**What you have to do**
Turn the transcribed text of the items below into a single numbered list, omitting any blank lines and leaving the pictures out of the answer.

[Transcribed page text]

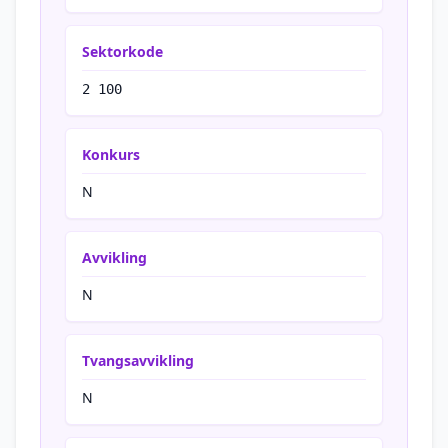
Sektorkode
2 100
Konkurs
N
Avvikling
N
Tvangsavvikling
N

**Exercise solution**
1. Sektorkode
2. 2 100
3. Konkurs
4. N
5. Avvikling
6. N
7. Tvangsavvikling
8. N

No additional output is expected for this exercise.